[SOURCE RECORDS]
———

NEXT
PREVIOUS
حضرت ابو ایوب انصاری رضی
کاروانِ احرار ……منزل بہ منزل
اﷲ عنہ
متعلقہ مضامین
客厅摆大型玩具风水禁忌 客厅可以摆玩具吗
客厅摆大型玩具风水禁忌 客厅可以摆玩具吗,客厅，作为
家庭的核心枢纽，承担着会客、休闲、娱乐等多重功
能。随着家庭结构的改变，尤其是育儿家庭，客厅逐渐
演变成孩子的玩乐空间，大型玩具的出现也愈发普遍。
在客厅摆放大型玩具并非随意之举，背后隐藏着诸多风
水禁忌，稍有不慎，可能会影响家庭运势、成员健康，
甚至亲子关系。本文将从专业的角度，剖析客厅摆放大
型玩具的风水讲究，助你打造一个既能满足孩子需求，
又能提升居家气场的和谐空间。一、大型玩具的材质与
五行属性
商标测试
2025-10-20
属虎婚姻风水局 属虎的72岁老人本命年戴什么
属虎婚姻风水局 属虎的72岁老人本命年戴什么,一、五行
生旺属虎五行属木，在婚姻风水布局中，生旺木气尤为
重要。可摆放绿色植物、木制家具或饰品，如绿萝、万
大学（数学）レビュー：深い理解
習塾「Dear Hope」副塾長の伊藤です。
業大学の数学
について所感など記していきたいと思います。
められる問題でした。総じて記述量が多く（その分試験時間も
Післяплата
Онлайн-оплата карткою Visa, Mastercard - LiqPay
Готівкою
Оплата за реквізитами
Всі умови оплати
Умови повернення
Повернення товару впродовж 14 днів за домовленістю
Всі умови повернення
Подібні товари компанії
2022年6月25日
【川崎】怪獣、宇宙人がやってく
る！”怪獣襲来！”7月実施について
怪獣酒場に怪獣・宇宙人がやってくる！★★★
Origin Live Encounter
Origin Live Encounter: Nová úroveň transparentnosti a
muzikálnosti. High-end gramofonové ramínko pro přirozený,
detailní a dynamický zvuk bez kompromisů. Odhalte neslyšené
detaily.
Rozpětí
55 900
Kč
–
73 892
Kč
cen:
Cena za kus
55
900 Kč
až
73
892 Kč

———

[TASK DETAILS] Reproduce the records from their first line through the line containing "水禁忌，稍有不慎，可能会影响家庭运势、成员健康，", including that line.

[TASK ANSWER]
NEXT
PREVIOUS
حضرت ابو ایوب انصاری رضی
کاروانِ احرار ……منزل بہ منزل
اﷲ عنہ
متعلقہ مضامین
客厅摆大型玩具风水禁忌 客厅可以摆玩具吗
客厅摆大型玩具风水禁忌 客厅可以摆玩具吗,客厅，作为
家庭的核心枢纽，承担着会客、休闲、娱乐等多重功
能。随着家庭结构的改变，尤其是育儿家庭，客厅逐渐
演变成孩子的玩乐空间，大型玩具的出现也愈发普遍。
在客厅摆放大型玩具并非随意之举，背后隐藏着诸多风
水禁忌，稍有不慎，可能会影响家庭运势、成员健康，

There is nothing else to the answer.